De l’annonce d’un complot présumé contre le Burkina Faso à la crise énergétique au Sahel, en passant par les perspectives de dialogue régional et les hommages au Pape François, les médias ouest-africains ont couvert une actualité dense et contrastée, a constaté lundi APA.
Jeune Afrique rapporte que les autorités burkinabè affirment avoir déjoué un « grand complot » orchestré depuis la Côte d’Ivoire. Le pays voisin est régulièrement accusé par Ouagadougou d’abriter des opposants au régime burkinabè. Le capitaine Ibrahim Traoré avait même évoqué, à l’été 2024, l’existence d’« un centre d’opérations pour déstabiliser » le Burkina Faso, installé à Abidjan.
Selon Le Monde Afrique, le gouvernement burkinabè affirme avoir déjoué un projet visant à « semer le chaos total », dont les cerveaux seraient basés en Côte d’Ivoire. « Le travail minutieux du service de renseignement a révélé un grand complot en préparation contre notre pays, dont le but ultime est de semer le chaos total », a déclaré le ministre de la Sécurité, Mahamadou Sana, dans une allocution diffusée à la télévision nationale.

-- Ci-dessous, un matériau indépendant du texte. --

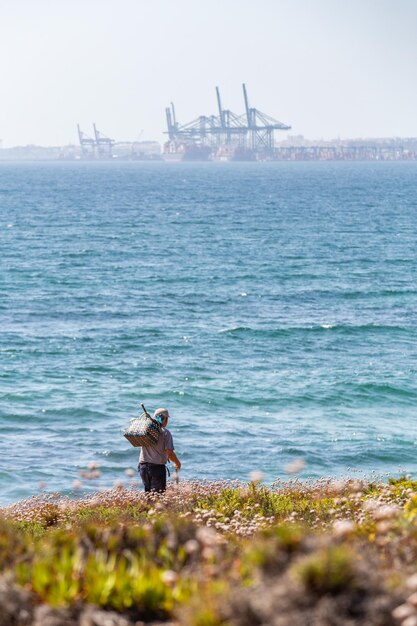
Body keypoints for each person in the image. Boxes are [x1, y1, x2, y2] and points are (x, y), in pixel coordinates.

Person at [138, 407, 181, 493]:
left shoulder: (146, 430)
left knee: (149, 495)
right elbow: (170, 453)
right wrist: (177, 463)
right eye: (167, 419)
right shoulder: (165, 433)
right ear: (164, 419)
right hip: (156, 468)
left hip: (143, 467)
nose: (167, 421)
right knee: (158, 497)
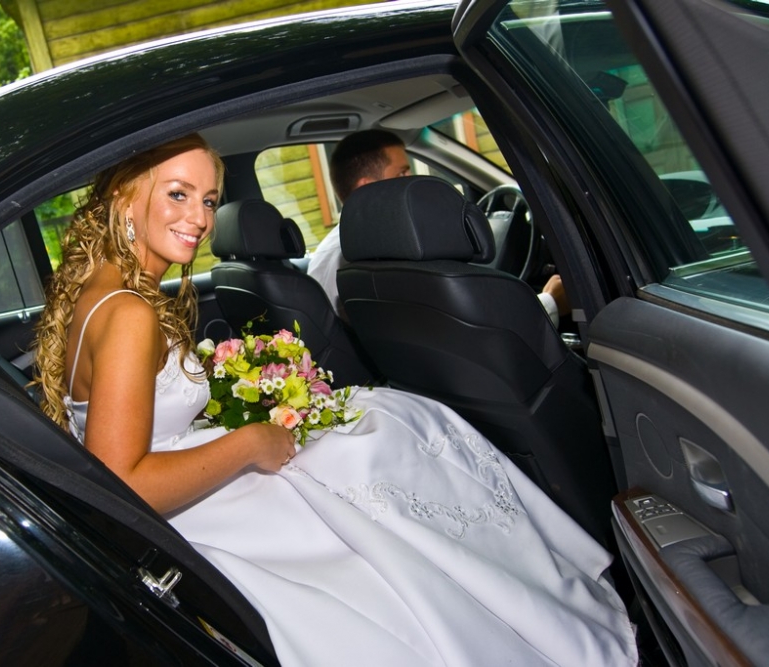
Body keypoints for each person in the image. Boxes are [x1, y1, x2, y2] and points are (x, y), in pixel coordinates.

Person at [33, 134, 637, 666]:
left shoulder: (98, 292)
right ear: (124, 198)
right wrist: (248, 441)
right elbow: (123, 483)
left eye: (209, 199)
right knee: (387, 440)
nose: (199, 217)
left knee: (383, 422)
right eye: (178, 194)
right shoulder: (130, 313)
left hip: (192, 492)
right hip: (196, 514)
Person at [307, 129, 569, 325]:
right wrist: (550, 302)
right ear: (367, 188)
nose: (414, 181)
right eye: (402, 173)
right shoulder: (387, 256)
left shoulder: (334, 249)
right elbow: (459, 333)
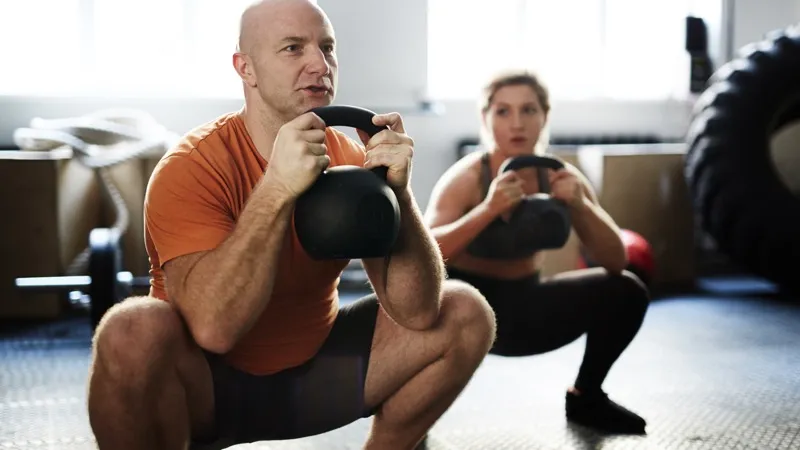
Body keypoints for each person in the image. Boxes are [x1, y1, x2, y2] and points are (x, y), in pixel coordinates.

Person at [85, 1, 497, 449]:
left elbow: (417, 312)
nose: (319, 64)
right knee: (131, 329)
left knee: (464, 311)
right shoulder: (192, 166)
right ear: (246, 68)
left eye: (327, 48)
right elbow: (213, 330)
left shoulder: (351, 159)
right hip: (206, 393)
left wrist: (398, 193)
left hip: (317, 381)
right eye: (293, 48)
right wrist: (277, 187)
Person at [424, 70, 650, 434]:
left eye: (529, 110)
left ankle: (586, 397)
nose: (517, 123)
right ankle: (411, 417)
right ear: (485, 118)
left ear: (545, 116)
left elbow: (615, 260)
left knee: (627, 290)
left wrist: (581, 206)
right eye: (503, 111)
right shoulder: (467, 178)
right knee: (412, 303)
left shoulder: (560, 176)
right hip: (460, 313)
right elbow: (423, 256)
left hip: (524, 308)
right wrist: (488, 209)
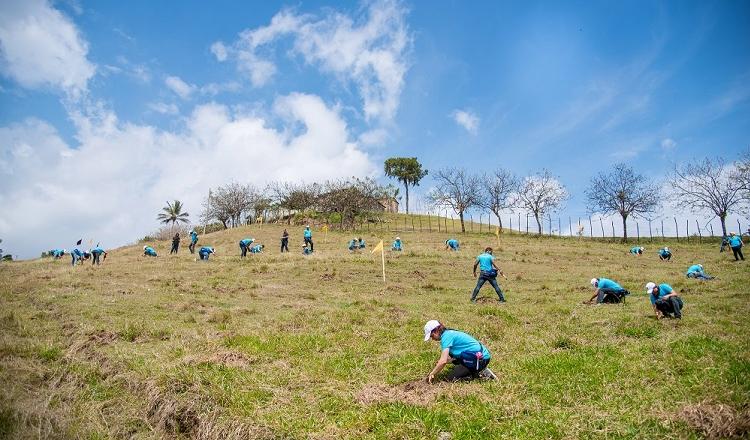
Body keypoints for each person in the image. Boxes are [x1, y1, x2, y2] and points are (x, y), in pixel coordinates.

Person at [424, 320, 497, 383]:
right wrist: (439, 364)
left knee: (451, 379)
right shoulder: (449, 333)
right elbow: (449, 358)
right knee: (454, 364)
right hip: (478, 356)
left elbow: (443, 361)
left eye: (432, 336)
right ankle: (477, 369)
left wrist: (432, 373)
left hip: (480, 358)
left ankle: (480, 375)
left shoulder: (446, 337)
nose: (432, 339)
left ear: (436, 330)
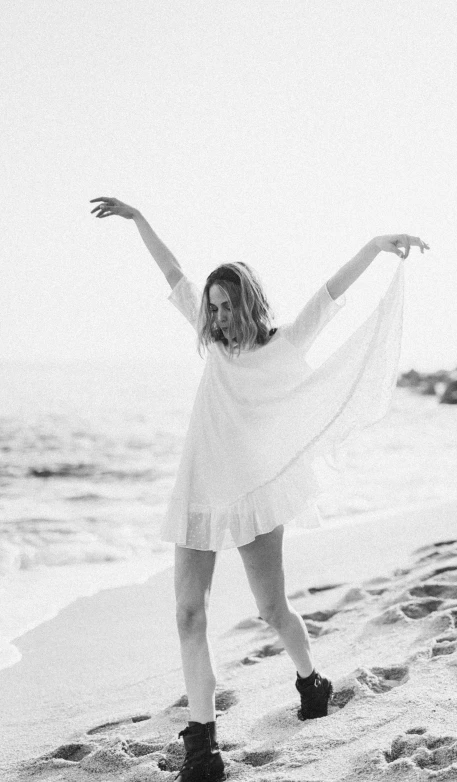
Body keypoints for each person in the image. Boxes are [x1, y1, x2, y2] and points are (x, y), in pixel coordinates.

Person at [90, 196, 429, 781]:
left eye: (225, 306)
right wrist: (140, 218)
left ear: (246, 304)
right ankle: (204, 747)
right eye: (212, 308)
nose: (216, 317)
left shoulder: (282, 345)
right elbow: (173, 273)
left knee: (272, 610)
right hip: (198, 490)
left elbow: (328, 295)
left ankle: (311, 680)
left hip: (253, 496)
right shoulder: (213, 348)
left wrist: (376, 247)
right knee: (188, 614)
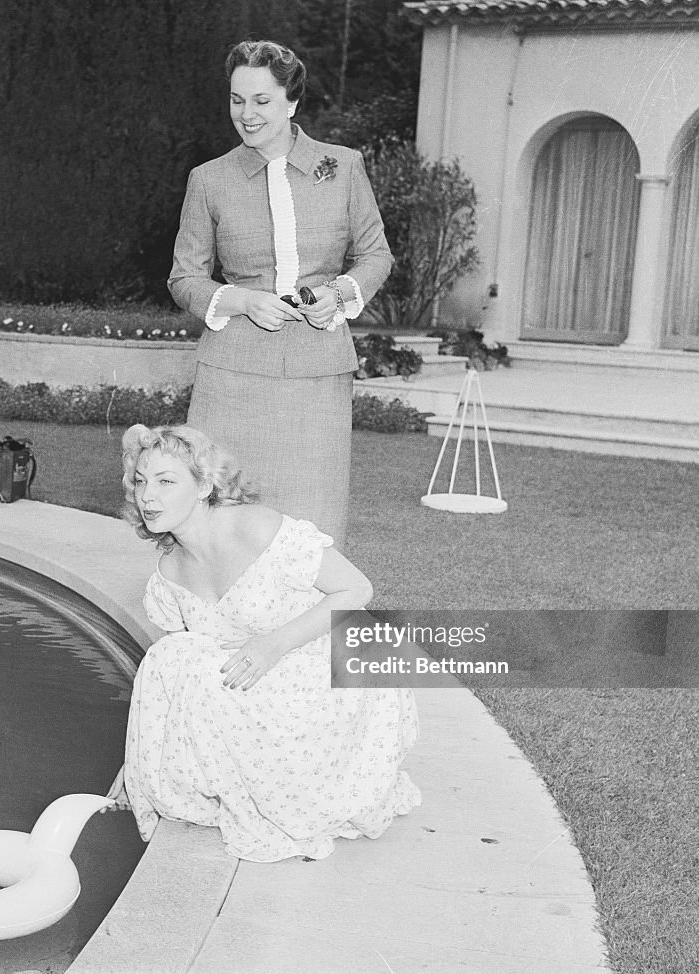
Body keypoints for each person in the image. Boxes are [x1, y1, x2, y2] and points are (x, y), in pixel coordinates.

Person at [107, 424, 420, 862]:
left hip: (337, 667)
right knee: (170, 658)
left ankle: (301, 792)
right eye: (140, 481)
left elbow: (356, 590)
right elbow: (173, 683)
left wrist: (273, 644)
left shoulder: (255, 527)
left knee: (195, 671)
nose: (147, 496)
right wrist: (140, 755)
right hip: (267, 676)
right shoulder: (170, 570)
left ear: (202, 485)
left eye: (165, 481)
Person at [168, 39, 394, 547]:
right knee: (221, 517)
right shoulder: (209, 180)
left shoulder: (343, 166)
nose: (246, 115)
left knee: (309, 523)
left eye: (262, 101)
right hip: (231, 376)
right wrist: (243, 300)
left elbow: (377, 255)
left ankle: (304, 626)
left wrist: (340, 293)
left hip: (317, 373)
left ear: (293, 101)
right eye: (236, 99)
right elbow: (184, 278)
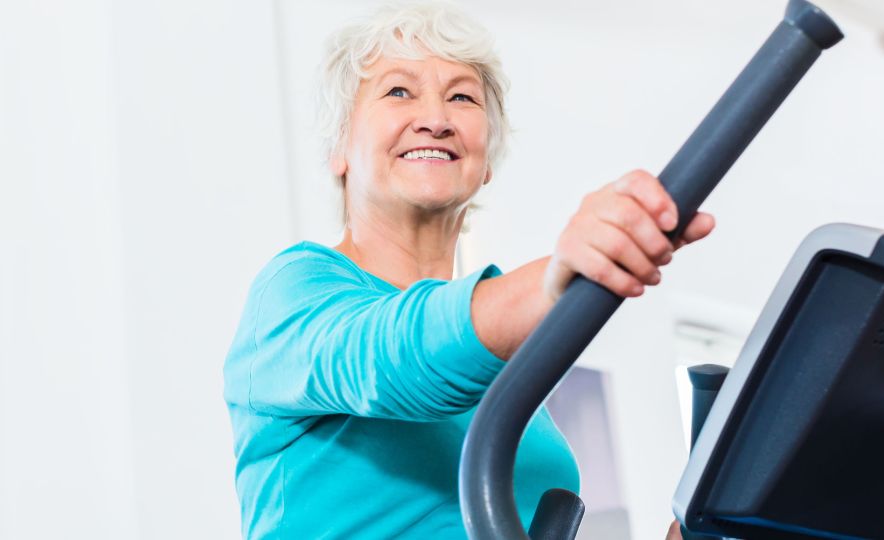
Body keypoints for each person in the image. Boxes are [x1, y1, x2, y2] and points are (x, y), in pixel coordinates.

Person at [222, 3, 715, 538]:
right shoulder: (294, 293)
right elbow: (396, 362)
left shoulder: (507, 366)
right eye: (398, 91)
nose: (436, 119)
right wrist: (555, 279)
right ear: (339, 147)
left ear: (485, 164)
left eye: (461, 96)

Mali Tribune, de son côté, met en lumière la fracture énergétique qui traverse la région du Sahel, évoquant « un fossé entre villes dynamiques et campagnes délaissées ». L’accès à l’électricité ne relève pas uniquement d’un enjeu technique : il reflète de profondes inégalités territoriales qui freinent le développement économique et social. Alors que plus de 80 % des citadins bénéficient d’un approvisionnement régulier en électricité, les zones rurales peinent à atteindre une couverture de 20 %. Cette inégalité énergétique a des répercussions directes sur les secteurs de l’éducation, de la santé et de l’emploi.
Bamada s’interroge sur les chances de reprise du dialogue entre les pays de la Confédération des États du Sahel (AES) et la Communauté économique des Etats de l’Afrique de l’Ouest (Cédéao). Les dirigeants de l’AES sont invités, par le président ghanéen, John Dramani Mahama, au lancement des célébrations des 50 ans de la Cédéao mardi 22 avril, aux côtés des membres de la Cédéao.
Au Sénégal, L’Observateur annonce que Mansour Faye et Moustapha Diop, anciens ministres sous le régime de Macky Sall, « vont ouvrir le bal » dans la procédure de mise en accusation devant la Haute Cour de justice. Le journal indique que, sauf changement de calendrier, la procédure débutera cette semaine avec la convocation du Bureau de l’Assemblée nationale.
L’AS met en avant la Ziarra générale de Tivaouane, événement annuel organisé dans cette cité religieuse à environ 80 kilomètres de Dakar, et souligne « les mots forts du khalife général des Tidjanes ». Selon Walf Quotidien et Le Soleil, Serigne Babacar Sy Mansour a dénoncé les « dérives sociales » avant d’axer son sermon sur « la protection de la petite enfance ».
Enfin, plusieurs journaux évoquent le décès du pape François, survenu lundi à l’âge de 88 ans. Le Soleil, dans un article intitulé « Adieu, Saint humaniste », rappelle que le souverain pontife a tiré sa révérence « au lendemain de la Résurrection, après une longue maladie ». Surnommé « le curé des pauvres », il avait placé la défense des plus vulnérables au cœur de son pontificat. Une « pluie d’hommages » a suivi sa disparition, avec des voix catholiques africaines évoquant, cette fois, la possible élection d’un pape noir.